Po bolesnej porażce na Allianz Arena z Bayernem, Tito Vilanova dał niektórym swoim zawodnikom kilka dni odpoczynku.
Zespół Tito Vilanovy wkroczył w tę część sezonu z licznymi ograniczeniami spowodowanymi kontuzjami i zmęczeniem fizycznym. Także długi sezon, który rozpoczął się już w sierpniu Superpucharem Hiszpanii, nie sprzyja piłkarzom.
Na formę psychiczną zawodników z pewnością wpłynęły też choroby Tito i Érica Abidala, a w ostatnim czasie niespodziewana kontuzja najlepszego zawodnika – Lionela Messiego.
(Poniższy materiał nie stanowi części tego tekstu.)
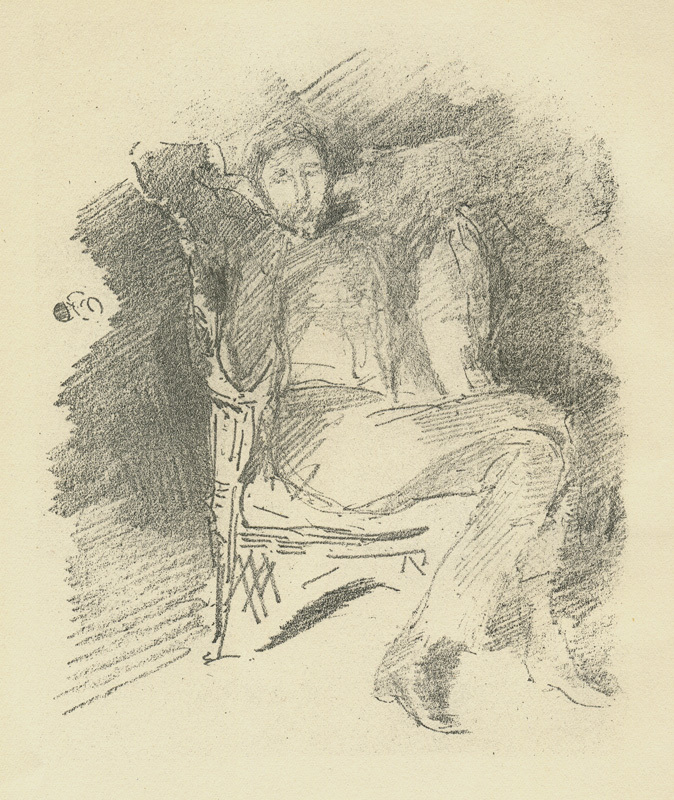
Identify the location of chair. Image resolution: width=674 pixels, height=800 pixels. (265, 568).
Po wczorajszym spotkaniu Barça musiała przyjąć gorycz porażki i uznać wyższość Bayernu. Niesprzyjająca atmosfera w samolocie Barcelony była bardzo widoczna. Zwłaszcza, że na pokładzie zabrakło Gerarda Piqué i doktora Ricarda Pruny, co było spowodowane kontrolą antydopingową. To jeszcze bardziej pogrążyło zawodników w smutku.
Wszyscy zawodnicy wchodzący na pokład mieli przygaszone miny, a zwłaszcza Leo Messi i Marca Bartra, którzy powoli wchodząc po schodach dali sygnał, że są załamani faktem wystąpienia w rewanżu. Na takie gesty nie potrzeba już słów.
Dyrektor sportowy Andoni Zubizarreta będzie miał, więc wiele do omówienia w najbliższym tygodniu. Zawodnicy zaś muszą jak najszybciej się pozbierać i stanąć do walki z Bilbao w meczu ligowym.
Później przyjdzie czas na dokonanie głębszej analizy obecnej sytuacji Barcelony i omówienia tego, co powinno być zrobione w przyszłości. Nikt więc nie powinien mówić o „końcu pewnej ery „, ale o „transformacji „.